[[ Selected passage open ]]

In the GCC, treated wastewater is mainly used for landscaping or for fountain displays.

In a region in which water seems scarcer than oil, state-owned utilities have a job at hand to keep the taps running. With precious little drinkable groundwater available, the region is currently producing an average of 30 million cubic metres of desalinated water every day. And due to unabated population and industrial growth, there is little indication that demand will go anywhere but up.

Water reuse is primarily used for landscaping and agriculture irrigation, district cooling, and industrial and municipal uses. It is only natural that more thought is now given to increase this usage. “The GCC market for water reuse is on the verge of major expansion,” says Walid Fayad, partner at Booz & Co. “Capital expenditure on advanced water reuse is expected to increase the capacity by more than 13 percent per year in the coming five years.”

Saudi Arabia alone is expected to become the third largest water reuse market in the world after the United States and China, estimates the Sustainable Water Alliance. Currently, the Kingdom reuses only about 22 percent of its wastewater, if the reuse of low quality treated sewage effluent is excluded.

Booz & Co. estimate that between 2010 and 2016, GCC countries will spend around US$60 billion on expanding wastewater collection and treatment capacity. While reuse capacity will expand by 13 percent per year, contracted desalination capacity will grow by only four percent.

“Reused water is expected to play a growing role in curbing supply levels from non-renewable groundwater,” says Nadim Batri, principal at Booz & Co.

This makes sense, as treated sewage effluent (TSE), the product of wastewater treatment, is much cheaper than desalination. At present, around 2 million cubic meters of treated water is used in the GCC every day, according to Booz & Co, a fraction of the amount of water that is desalinated on a daily basis.

[[ Selected passage closed ]]
[[ Study material open ]]

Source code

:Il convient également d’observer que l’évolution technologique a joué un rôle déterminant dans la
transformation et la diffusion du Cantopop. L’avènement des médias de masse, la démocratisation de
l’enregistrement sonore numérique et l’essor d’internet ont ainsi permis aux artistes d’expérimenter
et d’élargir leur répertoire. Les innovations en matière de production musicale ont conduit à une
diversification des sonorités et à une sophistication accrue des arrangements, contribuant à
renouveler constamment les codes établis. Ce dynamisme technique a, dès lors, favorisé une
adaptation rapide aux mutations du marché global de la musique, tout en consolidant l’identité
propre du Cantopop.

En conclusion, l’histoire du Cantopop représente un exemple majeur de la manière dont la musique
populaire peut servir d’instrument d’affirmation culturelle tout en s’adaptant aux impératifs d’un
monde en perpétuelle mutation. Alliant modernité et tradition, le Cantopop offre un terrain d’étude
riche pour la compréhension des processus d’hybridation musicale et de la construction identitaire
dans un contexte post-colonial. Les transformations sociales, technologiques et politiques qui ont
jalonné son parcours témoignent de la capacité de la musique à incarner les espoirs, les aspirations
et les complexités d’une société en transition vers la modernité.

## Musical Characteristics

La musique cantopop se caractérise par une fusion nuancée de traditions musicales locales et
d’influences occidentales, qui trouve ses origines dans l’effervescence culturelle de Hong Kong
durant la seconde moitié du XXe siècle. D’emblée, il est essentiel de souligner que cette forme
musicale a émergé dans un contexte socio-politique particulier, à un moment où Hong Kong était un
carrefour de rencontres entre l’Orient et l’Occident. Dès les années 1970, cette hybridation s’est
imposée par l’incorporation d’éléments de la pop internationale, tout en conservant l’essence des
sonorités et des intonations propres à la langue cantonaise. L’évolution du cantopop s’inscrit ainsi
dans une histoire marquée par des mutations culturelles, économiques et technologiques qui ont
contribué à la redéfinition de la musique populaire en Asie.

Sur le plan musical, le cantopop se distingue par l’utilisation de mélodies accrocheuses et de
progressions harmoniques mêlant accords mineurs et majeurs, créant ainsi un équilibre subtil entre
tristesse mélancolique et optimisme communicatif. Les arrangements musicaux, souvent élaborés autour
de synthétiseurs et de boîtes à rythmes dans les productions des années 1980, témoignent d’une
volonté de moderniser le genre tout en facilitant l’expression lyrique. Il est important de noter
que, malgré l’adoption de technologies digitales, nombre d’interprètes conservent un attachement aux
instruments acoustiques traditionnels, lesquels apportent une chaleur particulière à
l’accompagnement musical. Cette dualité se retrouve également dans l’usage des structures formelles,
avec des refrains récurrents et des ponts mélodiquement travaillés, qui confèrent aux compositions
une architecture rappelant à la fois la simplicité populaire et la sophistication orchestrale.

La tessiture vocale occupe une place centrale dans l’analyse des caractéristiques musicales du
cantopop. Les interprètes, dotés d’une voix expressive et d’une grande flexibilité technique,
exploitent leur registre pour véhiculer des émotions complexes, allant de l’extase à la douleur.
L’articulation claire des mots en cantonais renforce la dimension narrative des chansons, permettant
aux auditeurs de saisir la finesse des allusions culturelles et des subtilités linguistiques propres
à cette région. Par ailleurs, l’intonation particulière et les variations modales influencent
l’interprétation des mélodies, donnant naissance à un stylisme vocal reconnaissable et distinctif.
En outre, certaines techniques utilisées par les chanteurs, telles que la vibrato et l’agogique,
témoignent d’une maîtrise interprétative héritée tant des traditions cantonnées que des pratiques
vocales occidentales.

[[ Study material closed ]]

Your tasks.
1) Do these statements agree with the passage on water reuse in the GCC? (a) Saudi Arabia currently reuses about 22 percent of its wastewater when low quality treated sewage effluent is left out. (b) Contracted desalination capacity is expected to grow faster than reuse capacity. (c) The region produces an average of 30 million cubic meters of desalinated water each day. For each one, answer yes or no and quote the words of the passage that decide it.
2) In the rows, rewrite the lines from the line with "La tessiture vocale" to the line with "exploitent leur registre", substituting "sentiments complexes" for "émotions complexes" and leaving everything else unchanged. Give only those lines.

Responses in order.
1)
(a) Yes: "Currently, the Kingdom reuses only about 22 percent of its wastewater, if the reuse of low quality treated sewage effluent is excluded."
(b) No: "While reuse capacity will expand by 13 percent per year, contracted desalination capacity will grow by only four percent."
(c) Yes: "the region is currently producing an average of 30 million cubic metres of desalinated water every day"

2)
La tessiture vocale occupe une place centrale dans l’analyse des caractéristiques musicales du
cantopop. Les interprètes, dotés d’une voix expressive et d’une grande flexibilité technique,
exploitent leur registre pour véhiculer des sentiments complexes, allant de l’extase à la douleur.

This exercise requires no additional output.